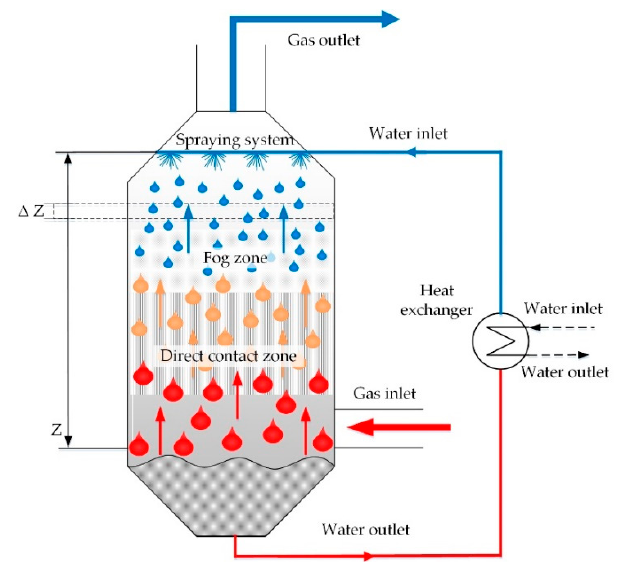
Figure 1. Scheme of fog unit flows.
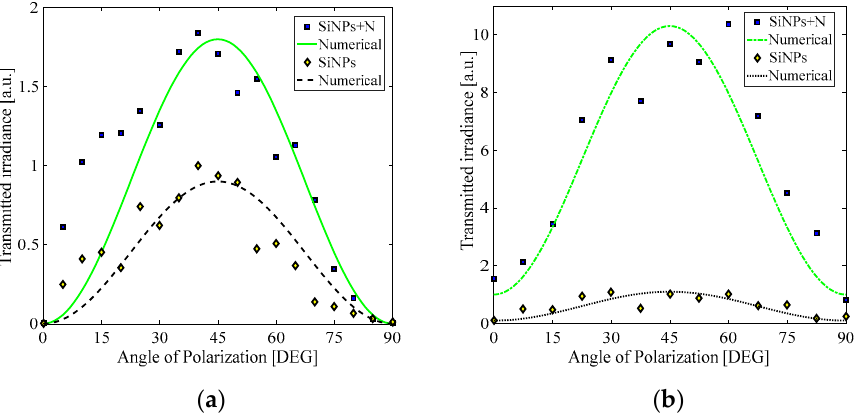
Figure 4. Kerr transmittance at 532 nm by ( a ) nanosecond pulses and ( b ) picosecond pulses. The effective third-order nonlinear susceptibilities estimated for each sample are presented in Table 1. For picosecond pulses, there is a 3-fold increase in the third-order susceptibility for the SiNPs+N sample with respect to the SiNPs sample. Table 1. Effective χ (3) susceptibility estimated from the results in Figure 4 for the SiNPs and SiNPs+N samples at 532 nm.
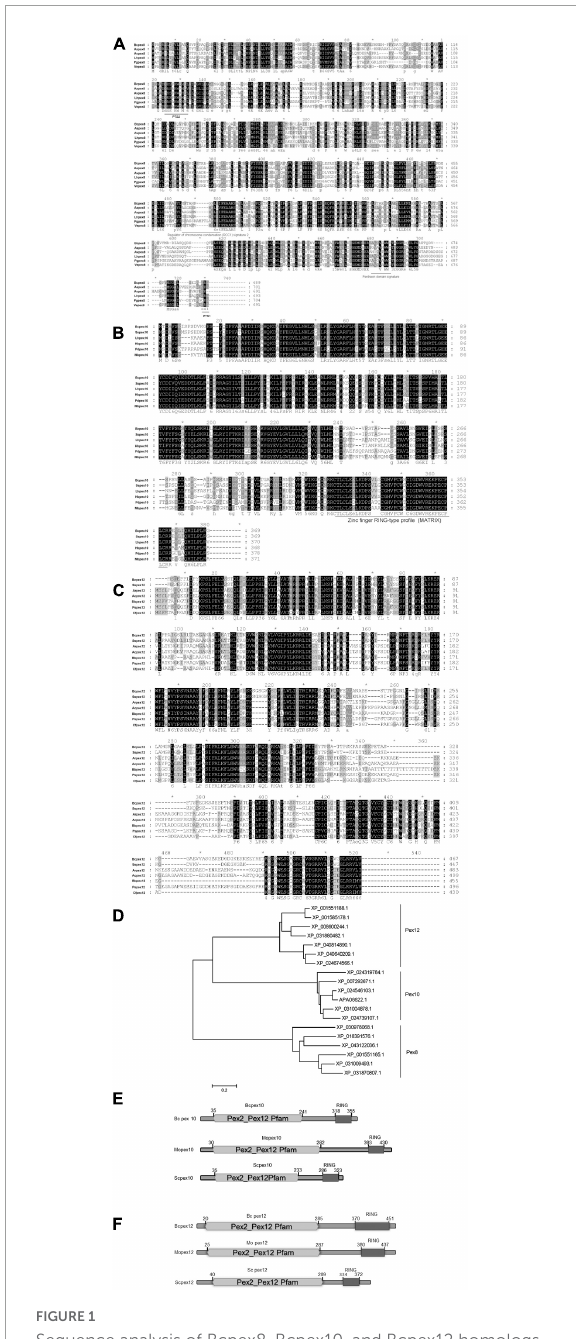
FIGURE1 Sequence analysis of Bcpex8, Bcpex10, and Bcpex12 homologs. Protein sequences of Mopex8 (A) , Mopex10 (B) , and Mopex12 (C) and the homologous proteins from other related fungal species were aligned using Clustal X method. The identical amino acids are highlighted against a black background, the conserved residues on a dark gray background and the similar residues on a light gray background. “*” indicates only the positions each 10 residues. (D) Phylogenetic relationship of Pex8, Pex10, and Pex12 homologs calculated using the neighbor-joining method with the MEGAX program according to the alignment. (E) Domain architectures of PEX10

* * *

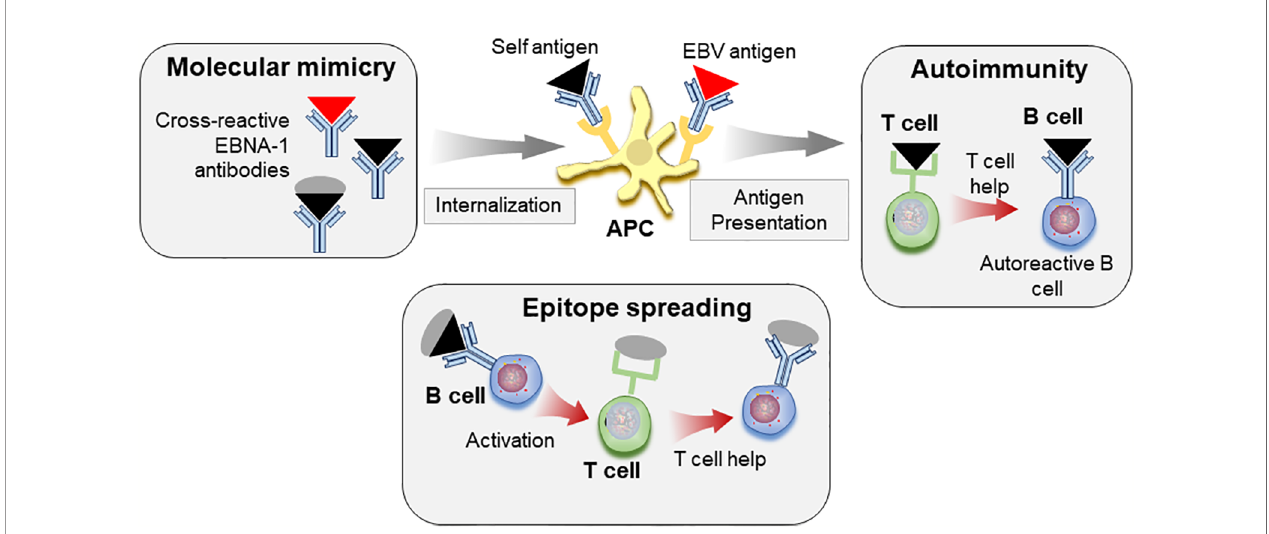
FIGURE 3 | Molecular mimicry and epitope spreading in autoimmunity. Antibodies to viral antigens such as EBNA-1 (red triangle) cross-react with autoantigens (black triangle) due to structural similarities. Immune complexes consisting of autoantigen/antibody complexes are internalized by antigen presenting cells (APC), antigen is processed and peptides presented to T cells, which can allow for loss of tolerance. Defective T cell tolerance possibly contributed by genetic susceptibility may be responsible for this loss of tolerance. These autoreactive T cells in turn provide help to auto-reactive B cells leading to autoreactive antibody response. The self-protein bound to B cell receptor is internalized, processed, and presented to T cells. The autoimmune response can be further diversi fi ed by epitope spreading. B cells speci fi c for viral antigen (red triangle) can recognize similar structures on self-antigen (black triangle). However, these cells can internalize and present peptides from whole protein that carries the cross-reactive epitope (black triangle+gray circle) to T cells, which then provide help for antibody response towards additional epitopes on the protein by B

Exercise requirements →
Where does the word "each" appear in the records above? Return every line that holds it.

Answer section →
Figure 4. Kerr transmittance at 532 nm by ( a ) nanosecond pulses and ( b ) picosecond pulses. The effective third-order nonlinear susceptibilities estimated for each sample are presented in Table 1. For picosecond pulses, there is a 3-fold increase in the third-order susceptibility for the SiNPs+N sample with respect to the SiNPs sample. Table 1. Effective χ (3) susceptibility estimated from the results in Figure 4 for the SiNPs and SiNPs+N samples at 532 nm.
FIGURE1 Sequence analysis of Bcpex8, Bcpex10, and Bcpex12 homologs. Protein sequences of Mopex8 (A) , Mopex10 (B) , and Mopex12 (C) and the homologous proteins from other related fungal species were aligned using Clustal X method. The identical amino acids are highlighted against a black background, the conserved residues on a dark gray background and the similar residues on a light gray background. “*” indicates only the positions each 10 residues. (D) Phylogenetic relationship of Pex8, Pex10, and Pex12 homologs calculated using the neighbor-joining method with the MEGAX program according to the alignment. (E) Domain architectures of PEX10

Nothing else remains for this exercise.